Selain itu, terkait dengan penunjukan Brigadir J sebagai ajudannya merupakan instruksi dari sang suami yang saat itu menunjuk Bripka RR yang akan pergi ke Magelang untuk mendampingi sang anak.
"Dan saya tidak pernah menunjuk Yosua sebagai ajudan pribadi saya, tapi suami saya menunjuk dia untuk mengganti saudara Ricky yang akan pergi ke Magelang untuk menemani sementara anak saya bersekolah di Magelang," tuturnya.
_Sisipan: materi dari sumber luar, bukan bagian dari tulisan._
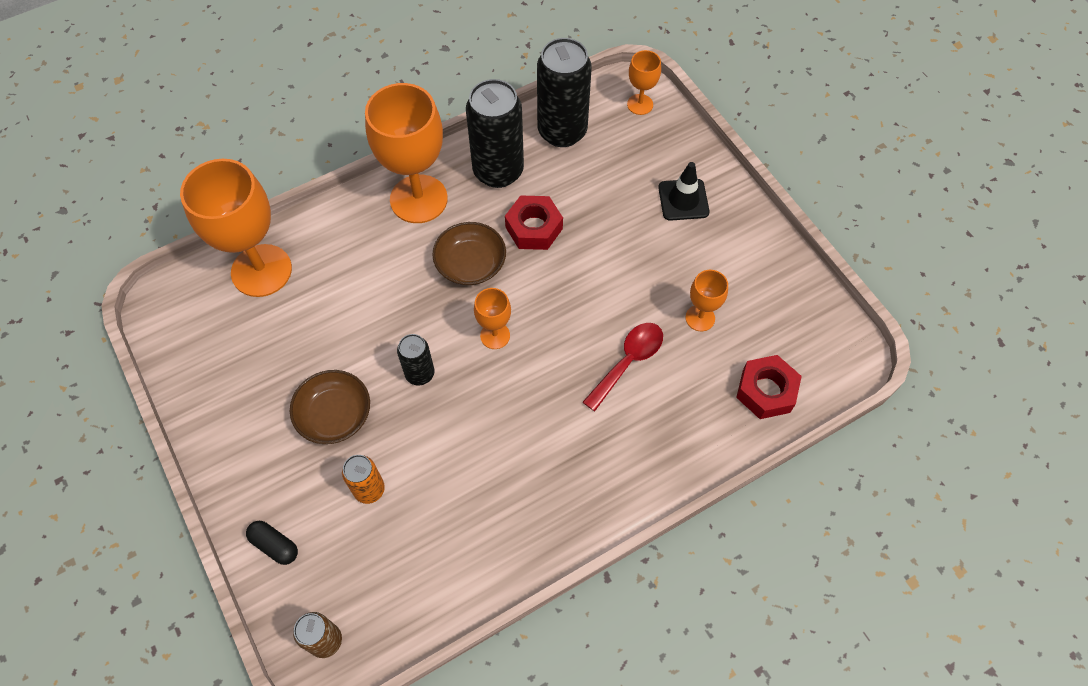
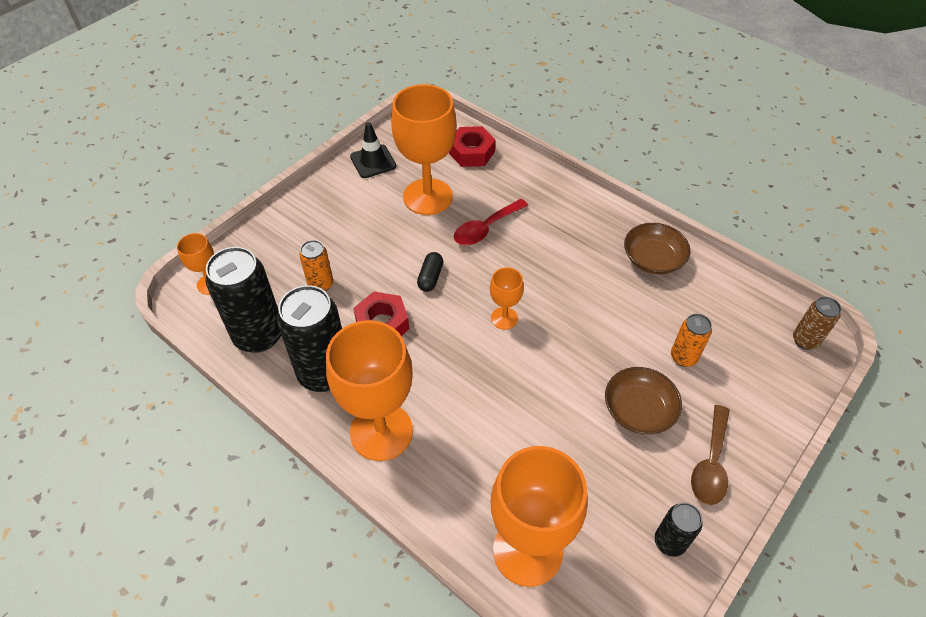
camera: 110 degrees left, 10 degrees down
(250, 451) = (710, 463): none -> brown spoon
(275, 545) = (769, 405): black capsule -> black capsule (430, 277)
(420, 374) = (566, 360): black can -> black can (669, 542)
(470, 263) = (440, 360): brown bowl -> brown bowl (653, 259)
(605, 189) = (321, 284): none -> orange can
(628, 362) = (486, 228): red spoon -> red spoon turned 60 degrees counterclockwise
(683, 200) = (316, 230): black traffic cone -> black traffic cone (373, 161)
(700, 318) = (427, 197): orange goblet -> orange goblet, size x2.08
"Untuk masalah cuti saya enggak tahu menahu itu urusan dinas itu persoalan suami saya. Untuk foto bersama itu dilakukan akhir Desember 2021 sampai saat ini saya belum menerima soft copy yang diberikan studio foto dari Brigadir J, itu masih disimpan Brigadir J sampai hari ini," tuturnya.